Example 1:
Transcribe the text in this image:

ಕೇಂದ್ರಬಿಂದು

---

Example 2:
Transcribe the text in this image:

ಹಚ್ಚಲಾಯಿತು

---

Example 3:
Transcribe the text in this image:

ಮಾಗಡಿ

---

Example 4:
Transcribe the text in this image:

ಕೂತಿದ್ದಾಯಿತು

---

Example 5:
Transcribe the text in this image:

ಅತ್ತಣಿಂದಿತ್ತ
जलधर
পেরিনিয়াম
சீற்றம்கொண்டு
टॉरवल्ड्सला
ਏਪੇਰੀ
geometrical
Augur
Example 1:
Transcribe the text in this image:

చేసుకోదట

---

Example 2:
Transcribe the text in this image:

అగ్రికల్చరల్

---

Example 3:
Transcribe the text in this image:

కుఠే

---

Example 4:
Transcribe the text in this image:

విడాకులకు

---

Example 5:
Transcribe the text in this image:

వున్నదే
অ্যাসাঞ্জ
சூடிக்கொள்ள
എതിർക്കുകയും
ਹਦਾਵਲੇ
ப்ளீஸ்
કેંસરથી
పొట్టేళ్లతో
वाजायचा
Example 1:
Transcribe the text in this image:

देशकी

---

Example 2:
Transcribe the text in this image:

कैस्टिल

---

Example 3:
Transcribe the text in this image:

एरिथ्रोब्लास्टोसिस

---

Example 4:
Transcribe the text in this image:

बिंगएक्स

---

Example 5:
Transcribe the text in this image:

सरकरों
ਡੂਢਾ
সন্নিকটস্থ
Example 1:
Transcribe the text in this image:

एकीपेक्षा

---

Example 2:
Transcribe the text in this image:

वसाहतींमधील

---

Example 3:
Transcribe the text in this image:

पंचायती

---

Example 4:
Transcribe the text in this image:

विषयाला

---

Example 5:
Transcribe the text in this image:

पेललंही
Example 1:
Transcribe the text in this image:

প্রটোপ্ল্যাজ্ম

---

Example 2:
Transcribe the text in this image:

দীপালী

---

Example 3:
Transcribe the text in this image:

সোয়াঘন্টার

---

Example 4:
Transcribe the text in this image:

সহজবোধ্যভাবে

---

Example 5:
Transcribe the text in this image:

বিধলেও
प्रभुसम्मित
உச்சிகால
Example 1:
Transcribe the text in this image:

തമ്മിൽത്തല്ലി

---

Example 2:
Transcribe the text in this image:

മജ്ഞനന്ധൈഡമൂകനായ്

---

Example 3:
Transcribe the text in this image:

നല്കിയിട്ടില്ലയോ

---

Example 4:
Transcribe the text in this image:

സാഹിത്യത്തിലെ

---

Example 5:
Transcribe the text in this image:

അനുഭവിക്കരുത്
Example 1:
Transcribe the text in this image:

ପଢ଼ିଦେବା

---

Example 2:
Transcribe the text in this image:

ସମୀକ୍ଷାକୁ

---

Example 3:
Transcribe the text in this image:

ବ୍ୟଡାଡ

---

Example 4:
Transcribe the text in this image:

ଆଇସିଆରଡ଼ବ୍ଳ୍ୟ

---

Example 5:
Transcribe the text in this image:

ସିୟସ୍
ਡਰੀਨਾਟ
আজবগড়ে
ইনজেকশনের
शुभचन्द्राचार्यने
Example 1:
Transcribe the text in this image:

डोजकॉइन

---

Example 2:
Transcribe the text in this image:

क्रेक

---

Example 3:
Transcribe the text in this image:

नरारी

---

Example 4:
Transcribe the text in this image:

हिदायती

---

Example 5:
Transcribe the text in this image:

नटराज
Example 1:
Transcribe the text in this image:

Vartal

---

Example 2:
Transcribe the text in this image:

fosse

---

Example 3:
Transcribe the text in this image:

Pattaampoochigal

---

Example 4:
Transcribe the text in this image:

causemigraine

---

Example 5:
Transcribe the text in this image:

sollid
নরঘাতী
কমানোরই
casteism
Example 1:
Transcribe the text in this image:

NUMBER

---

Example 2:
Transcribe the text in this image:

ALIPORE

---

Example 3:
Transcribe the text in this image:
==*==
Output the listing above without altering a single character.

Example 1:
Transcribe the text in this image:

ಕೇಂದ್ರಬಿಂದು

---

Example 2:
Transcribe the text in this image:

ಹಚ್ಚಲಾಯಿತು

---

Example 3:
Transcribe the text in this image:

ಮಾಗಡಿ

---

Example 4:
Transcribe the text in this image:

ಕೂತಿದ್ದಾಯಿತು

---

Example 5:
Transcribe the text in this image:

ಅತ್ತಣಿಂದಿತ್ತ
जलधर
পেরিনিয়াম
சீற்றம்கொண்டு
टॉरवल्ड्सला
ਏਪੇਰੀ
geometrical
Augur
Example 1:
Transcribe the text in this image:

చేసుకోదట

---

Example 2:
Transcribe the text in this image:

అగ్రికల్చరల్

---

Example 3:
Transcribe the text in this image:

కుఠే

---

Example 4:
Transcribe the text in this image:

విడాకులకు

---

Example 5:
Transcribe the text in this image:

వున్నదే
অ্যাসাঞ্জ
சூடிக்கொள்ள
എതിർക്കുകയും
ਹਦਾਵਲੇ
ப்ளீஸ்
કેંસરથી
పొట్టేళ్లతో
वाजायचा
Example 1:
Transcribe the text in this image:

देशकी

---

Example 2:
Transcribe the text in this image:

कैस्टिल

---

Example 3:
Transcribe the text in this image:

एरिथ्रोब्लास्टोसिस

---

Example 4:
Transcribe the text in this image:

बिंगएक्स

---

Example 5:
Transcribe the text in this image:

सरकरों
ਡੂਢਾ
সন্নিকটস্থ
Example 1:
Transcribe the text in this image:

एकीपेक्षा

---

Example 2:
Transcribe the text in this image:

वसाहतींमधील

---

Example 3:
Transcribe the text in this image:

पंचायती

---

Example 4:
Transcribe the text in this image:

विषयाला

---

Example 5:
Transcribe the text in this image:

पेललंही
Example 1:
Transcribe the text in this image:

প্রটোপ্ল্যাজ্ম

---

Example 2:
Transcribe the text in this image:

দীপালী

---

Example 3:
Transcribe the text in this image:

সোয়াঘন্টার

---

Example 4:
Transcribe the text in this image:

সহজবোধ্যভাবে

---

Example 5:
Transcribe the text in this image:

বিধলেও
प्रभुसम्मित
உச்சிகால
Example 1:
Transcribe the text in this image:

തമ്മിൽത്തല്ലി

---

Example 2:
Transcribe the text in this image:

മജ്ഞനന്ധൈഡമൂകനായ്

---

Example 3:
Transcribe the text in this image:

നല്കിയിട്ടില്ലയോ

---

Example 4:
Transcribe the text in this image:

സാഹിത്യത്തിലെ

---

Example 5:
Transcribe the text in this image:

അനുഭവിക്കരുത്
Example 1:
Transcribe the text in this image:

ପଢ଼ିଦେବା

---

Example 2:
Transcribe the text in this image:

ସମୀକ୍ଷାକୁ

---

Example 3:
Transcribe the text in this image:

ବ୍ୟଡାଡ

---

Example 4:
Transcribe the text in this image:

ଆଇସିଆରଡ଼ବ୍ଳ୍ୟ

---

Example 5:
Transcribe the text in this image:

ସିୟସ୍
ਡਰੀਨਾਟ
আজবগড়ে
ইনজেকশনের
शुभचन्द्राचार्यने
Example 1:
Transcribe the text in this image:

डोजकॉइन

---

Example 2:
Transcribe the text in this image:

क्रेक

---

Example 3:
Transcribe the text in this image:

नरारी

---

Example 4:
Transcribe the text in this image:

हिदायती

---

Example 5:
Transcribe the text in this image:

नटराज
Example 1:
Transcribe the text in this image:

Vartal

---

Example 2:
Transcribe the text in this image:

fosse

---

Example 3:
Transcribe the text in this image:

Pattaampoochigal

---

Example 4:
Transcribe the text in this image:

causemigraine

---

Example 5:
Transcribe the text in this image:

sollid
নরঘাতী
কমানোরই
casteism
Example 1:
Transcribe the text in this image:

NUMBER

---

Example 2:
Transcribe the text in this image:

ALIPORE

---

Example 3:
Transcribe the text in this image:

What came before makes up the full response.